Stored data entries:
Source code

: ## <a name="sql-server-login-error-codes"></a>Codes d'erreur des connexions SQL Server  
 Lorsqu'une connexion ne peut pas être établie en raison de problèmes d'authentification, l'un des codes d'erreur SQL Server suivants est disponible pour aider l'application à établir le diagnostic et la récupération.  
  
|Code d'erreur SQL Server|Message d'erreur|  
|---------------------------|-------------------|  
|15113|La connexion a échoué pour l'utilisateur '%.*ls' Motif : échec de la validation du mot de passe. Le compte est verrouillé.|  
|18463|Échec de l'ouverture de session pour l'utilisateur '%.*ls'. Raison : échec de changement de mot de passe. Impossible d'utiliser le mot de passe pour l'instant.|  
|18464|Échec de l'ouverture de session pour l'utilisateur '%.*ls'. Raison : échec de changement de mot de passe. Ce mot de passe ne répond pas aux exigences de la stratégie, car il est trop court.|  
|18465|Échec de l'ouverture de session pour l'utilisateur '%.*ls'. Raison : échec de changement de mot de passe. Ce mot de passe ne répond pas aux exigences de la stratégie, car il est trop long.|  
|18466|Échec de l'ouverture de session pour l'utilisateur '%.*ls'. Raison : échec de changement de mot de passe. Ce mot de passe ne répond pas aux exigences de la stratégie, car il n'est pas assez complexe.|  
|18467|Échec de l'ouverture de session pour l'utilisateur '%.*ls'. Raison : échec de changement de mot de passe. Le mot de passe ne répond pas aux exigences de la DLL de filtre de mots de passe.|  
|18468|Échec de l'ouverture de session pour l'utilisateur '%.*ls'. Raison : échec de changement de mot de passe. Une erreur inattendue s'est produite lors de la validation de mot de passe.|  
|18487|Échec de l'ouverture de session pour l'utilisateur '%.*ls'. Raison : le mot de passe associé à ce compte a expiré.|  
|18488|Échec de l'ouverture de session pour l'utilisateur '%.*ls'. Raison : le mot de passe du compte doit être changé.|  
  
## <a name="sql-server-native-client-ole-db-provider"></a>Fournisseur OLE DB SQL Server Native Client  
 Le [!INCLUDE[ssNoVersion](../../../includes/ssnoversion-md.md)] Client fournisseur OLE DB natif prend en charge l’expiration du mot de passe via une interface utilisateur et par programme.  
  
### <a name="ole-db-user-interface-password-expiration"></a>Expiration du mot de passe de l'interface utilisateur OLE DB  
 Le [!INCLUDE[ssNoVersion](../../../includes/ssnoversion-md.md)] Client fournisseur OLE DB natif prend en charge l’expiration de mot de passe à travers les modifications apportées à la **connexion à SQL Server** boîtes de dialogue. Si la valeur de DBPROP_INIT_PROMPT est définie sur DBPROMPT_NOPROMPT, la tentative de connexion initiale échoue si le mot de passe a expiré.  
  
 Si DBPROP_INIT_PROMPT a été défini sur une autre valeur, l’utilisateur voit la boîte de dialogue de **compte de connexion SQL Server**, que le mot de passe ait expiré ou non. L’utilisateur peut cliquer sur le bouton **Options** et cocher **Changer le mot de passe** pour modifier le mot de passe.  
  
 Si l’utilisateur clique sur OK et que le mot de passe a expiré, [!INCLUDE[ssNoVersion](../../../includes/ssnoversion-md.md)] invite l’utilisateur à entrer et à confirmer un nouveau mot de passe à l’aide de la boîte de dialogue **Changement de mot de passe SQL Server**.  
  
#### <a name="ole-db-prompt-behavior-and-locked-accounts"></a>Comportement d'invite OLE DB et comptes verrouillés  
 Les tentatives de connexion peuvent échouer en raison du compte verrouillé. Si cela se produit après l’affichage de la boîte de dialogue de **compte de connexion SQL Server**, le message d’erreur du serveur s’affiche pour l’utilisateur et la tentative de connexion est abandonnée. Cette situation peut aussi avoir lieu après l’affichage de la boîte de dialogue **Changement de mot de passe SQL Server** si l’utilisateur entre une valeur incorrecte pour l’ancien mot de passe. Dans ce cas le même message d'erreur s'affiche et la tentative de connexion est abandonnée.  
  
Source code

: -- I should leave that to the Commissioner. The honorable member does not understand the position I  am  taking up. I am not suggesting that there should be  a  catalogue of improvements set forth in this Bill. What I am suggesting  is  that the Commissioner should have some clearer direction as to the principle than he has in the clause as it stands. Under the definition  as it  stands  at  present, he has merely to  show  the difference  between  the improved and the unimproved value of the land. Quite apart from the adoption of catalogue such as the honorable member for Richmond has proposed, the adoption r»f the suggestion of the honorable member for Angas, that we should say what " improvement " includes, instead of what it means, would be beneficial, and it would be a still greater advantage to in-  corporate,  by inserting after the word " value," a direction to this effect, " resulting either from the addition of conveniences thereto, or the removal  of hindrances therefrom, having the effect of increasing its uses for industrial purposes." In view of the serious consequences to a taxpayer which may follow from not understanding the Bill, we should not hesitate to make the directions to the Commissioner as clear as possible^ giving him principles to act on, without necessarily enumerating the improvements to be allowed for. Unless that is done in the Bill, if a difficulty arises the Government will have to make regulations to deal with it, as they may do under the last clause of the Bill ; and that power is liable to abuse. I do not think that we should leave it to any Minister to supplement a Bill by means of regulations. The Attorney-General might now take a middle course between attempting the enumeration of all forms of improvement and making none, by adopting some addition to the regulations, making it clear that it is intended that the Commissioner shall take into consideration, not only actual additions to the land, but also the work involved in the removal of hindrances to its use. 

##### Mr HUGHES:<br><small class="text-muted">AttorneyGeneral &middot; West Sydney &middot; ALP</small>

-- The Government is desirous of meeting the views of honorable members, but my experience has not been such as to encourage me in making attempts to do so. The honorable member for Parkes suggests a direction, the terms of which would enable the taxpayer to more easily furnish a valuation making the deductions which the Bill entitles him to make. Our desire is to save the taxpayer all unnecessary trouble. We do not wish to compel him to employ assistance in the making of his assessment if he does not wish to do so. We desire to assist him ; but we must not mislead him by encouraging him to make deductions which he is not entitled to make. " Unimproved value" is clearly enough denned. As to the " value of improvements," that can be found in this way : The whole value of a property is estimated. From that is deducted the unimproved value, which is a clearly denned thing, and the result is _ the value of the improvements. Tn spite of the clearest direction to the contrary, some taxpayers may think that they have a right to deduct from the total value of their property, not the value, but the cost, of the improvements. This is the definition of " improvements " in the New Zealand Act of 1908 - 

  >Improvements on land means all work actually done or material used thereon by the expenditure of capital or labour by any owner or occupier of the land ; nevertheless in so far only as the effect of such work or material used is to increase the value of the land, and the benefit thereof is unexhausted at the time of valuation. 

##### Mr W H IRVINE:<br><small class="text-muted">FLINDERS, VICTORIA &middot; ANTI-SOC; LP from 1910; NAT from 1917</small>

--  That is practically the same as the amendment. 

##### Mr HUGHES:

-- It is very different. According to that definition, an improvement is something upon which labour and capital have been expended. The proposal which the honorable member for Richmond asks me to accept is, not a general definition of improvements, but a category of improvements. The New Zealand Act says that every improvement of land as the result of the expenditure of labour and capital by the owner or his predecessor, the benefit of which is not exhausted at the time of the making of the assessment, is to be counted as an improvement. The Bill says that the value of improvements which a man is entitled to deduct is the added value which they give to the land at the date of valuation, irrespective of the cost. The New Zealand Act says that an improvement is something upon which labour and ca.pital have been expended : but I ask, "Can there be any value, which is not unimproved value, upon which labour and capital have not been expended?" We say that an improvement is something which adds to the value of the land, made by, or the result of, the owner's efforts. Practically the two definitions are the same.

## What the task requires
Provide a faithful, complete copy of the entries above.

## Output below
Source code

: ## <a name="sql-server-login-error-codes"></a>Codes d'erreur des connexions SQL Server  
 Lorsqu'une connexion ne peut pas être établie en raison de problèmes d'authentification, l'un des codes d'erreur SQL Server suivants est disponible pour aider l'application à établir le diagnostic et la récupération.  
  
|Code d'erreur SQL Server|Message d'erreur|  
|---------------------------|-------------------|  
|15113|La connexion a échoué pour l'utilisateur '%.*ls' Motif : échec de la validation du mot de passe. Le compte est verrouillé.|  
|18463|Échec de l'ouverture de session pour l'utilisateur '%.*ls'. Raison : échec de changement de mot de passe. Impossible d'utiliser le mot de passe pour l'instant.|  
|18464|Échec de l'ouverture de session pour l'utilisateur '%.*ls'. Raison : échec de changement de mot de passe. Ce mot de passe ne répond pas aux exigences de la stratégie, car il est trop court.|  
|18465|Échec de l'ouverture de session pour l'utilisateur '%.*ls'. Raison : échec de changement de mot de passe. Ce mot de passe ne répond pas aux exigences de la stratégie, car il est trop long.|  
|18466|Échec de l'ouverture de session pour l'utilisateur '%.*ls'. Raison : échec de changement de mot de passe. Ce mot de passe ne répond pas aux exigences de la stratégie, car il n'est pas assez complexe.|  
|18467|Échec de l'ouverture de session pour l'utilisateur '%.*ls'. Raison : échec de changement de mot de passe. Le mot de passe ne répond pas aux exigences de la DLL de filtre de mots de passe.|  
|18468|Échec de l'ouverture de session pour l'utilisateur '%.*ls'. Raison : échec de changement de mot de passe. Une erreur inattendue s'est produite lors de la validation de mot de passe.|  
|18487|Échec de l'ouverture de session pour l'utilisateur '%.*ls'. Raison : le mot de passe associé à ce compte a expiré.|  
|18488|Échec de l'ouverture de session pour l'utilisateur '%.*ls'. Raison : le mot de passe du compte doit être changé.|  
  
## <a name="sql-server-native-client-ole-db-provider"></a>Fournisseur OLE DB SQL Server Native Client  
 Le [!INCLUDE[ssNoVersion](../../../includes/ssnoversion-md.md)] Client fournisseur OLE DB natif prend en charge l’expiration du mot de passe via une interface utilisateur et par programme.  
  
### <a name="ole-db-user-interface-password-expiration"></a>Expiration du mot de passe de l'interface utilisateur OLE DB  
 Le [!INCLUDE[ssNoVersion](../../../includes/ssnoversion-md.md)] Client fournisseur OLE DB natif prend en charge l’expiration de mot de passe à travers les modifications apportées à la **connexion à SQL Server** boîtes de dialogue. Si la valeur de DBPROP_INIT_PROMPT est définie sur DBPROMPT_NOPROMPT, la tentative de connexion initiale échoue si le mot de passe a expiré.  
  
 Si DBPROP_INIT_PROMPT a été défini sur une autre valeur, l’utilisateur voit la boîte de dialogue de **compte de connexion SQL Server**, que le mot de passe ait expiré ou non. L’utilisateur peut cliquer sur le bouton **Options** et cocher **Changer le mot de passe** pour modifier le mot de passe.  
  
 Si l’utilisateur clique sur OK et que le mot de passe a expiré, [!INCLUDE[ssNoVersion](../../../includes/ssnoversion-md.md)] invite l’utilisateur à entrer et à confirmer un nouveau mot de passe à l’aide de la boîte de dialogue **Changement de mot de passe SQL Server**.  
  
#### <a name="ole-db-prompt-behavior-and-locked-accounts"></a>Comportement d'invite OLE DB et comptes verrouillés  
 Les tentatives de connexion peuvent échouer en raison du compte verrouillé. Si cela se produit après l’affichage de la boîte de dialogue de **compte de connexion SQL Server**, le message d’erreur du serveur s’affiche pour l’utilisateur et la tentative de connexion est abandonnée. Cette situation peut aussi avoir lieu après l’affichage de la boîte de dialogue **Changement de mot de passe SQL Server** si l’utilisateur entre une valeur incorrecte pour l’ancien mot de passe. Dans ce cas le même message d'erreur s'affiche et la tentative de connexion est abandonnée.  
  
Source code

: -- I should leave that to the Commissioner. The honorable member does not understand the position I  am  taking up. I am not suggesting that there should be  a  catalogue of improvements set forth in this Bill. What I am suggesting  is  that the Commissioner should have some clearer direction as to the principle than he has in the clause as it stands. Under the definition  as it  stands  at  present, he has merely to  show  the difference  between  the improved and the unimproved value of the land. Quite apart from the adoption of catalogue such as the honorable member for Richmond has proposed, the adoption r»f the suggestion of the honorable member for Angas, that we should say what " improvement " includes, instead of what it means, would be beneficial, and it would be a still greater advantage to in-  corporate,  by inserting after the word " value," a direction to this effect, " resulting either from the addition of conveniences thereto, or the removal  of hindrances therefrom, having the effect of increasing its uses for industrial purposes." In view of the serious consequences to a taxpayer which may follow from not understanding the Bill, we should not hesitate to make the directions to the Commissioner as clear as possible^ giving him principles to act on, without necessarily enumerating the improvements to be allowed for. Unless that is done in the Bill, if a difficulty arises the Government will have to make regulations to deal with it, as they may do under the last clause of the Bill ; and that power is liable to abuse. I do not think that we should leave it to any Minister to supplement a Bill by means of regulations. The Attorney-General might now take a middle course between attempting the enumeration of all forms of improvement and making none, by adopting some addition to the regulations, making it clear that it is intended that the Commissioner shall take into consideration, not only actual additions to the land, but also the work involved in the removal of hindrances to its use. 

##### Mr HUGHES:<br><small class="text-muted">AttorneyGeneral &middot; West Sydney &middot; ALP</small>

-- The Government is desirous of meeting the views of honorable members, but my experience has not been such as to encourage me in making attempts to do so. The honorable member for Parkes suggests a direction, the terms of which would enable the taxpayer to more easily furnish a valuation making the deductions which the Bill entitles him to make. Our desire is to save the taxpayer all unnecessary trouble. We do not wish to compel him to employ assistance in the making of his assessment if he does not wish to do so. We desire to assist him ; but we must not mislead him by encouraging him to make deductions which he is not entitled to make. " Unimproved value" is clearly enough denned. As to the " value of improvements," that can be found in this way : The whole value of a property is estimated. From that is deducted the unimproved value, which is a clearly denned thing, and the result is _ the value of the improvements. Tn spite of the clearest direction to the contrary, some taxpayers may think that they have a right to deduct from the total value of their property, not the value, but the cost, of the improvements. This is the definition of " improvements " in the New Zealand Act of 1908 - 

  >Improvements on land means all work actually done or material used thereon by the expenditure of capital or labour by any owner or occupier of the land ; nevertheless in so far only as the effect of such work or material used is to increase the value of the land, and the benefit thereof is unexhausted at the time of valuation. 

##### Mr W H IRVINE:<br><small class="text-muted">FLINDERS, VICTORIA &middot; ANTI-SOC; LP from 1910; NAT from 1917</small>

--  That is practically the same as the amendment. 

##### Mr HUGHES:

-- It is very different. According to that definition, an improvement is something upon which labour and capital have been expended. The proposal which the honorable member for Richmond asks me to accept is, not a general definition of improvements, but a category of improvements. The New Zealand Act says that every improvement of land as the result of the expenditure of labour and capital by the owner or his predecessor, the benefit of which is not exhausted at the time of the making of the assessment, is to be counted as an improvement. The Bill says that the value of improvements which a man is entitled to deduct is the added value which they give to the land at the date of valuation, irrespective of the cost. The New Zealand Act says that an improvement is something upon which labour and ca.pital have been expended : but I ask, "Can there be any value, which is not unimproved value, upon which labour and capital have not been expended?" We say that an improvement is something which adds to the value of the land, made by, or the result of, the owner's efforts. Practically the two definitions are the same.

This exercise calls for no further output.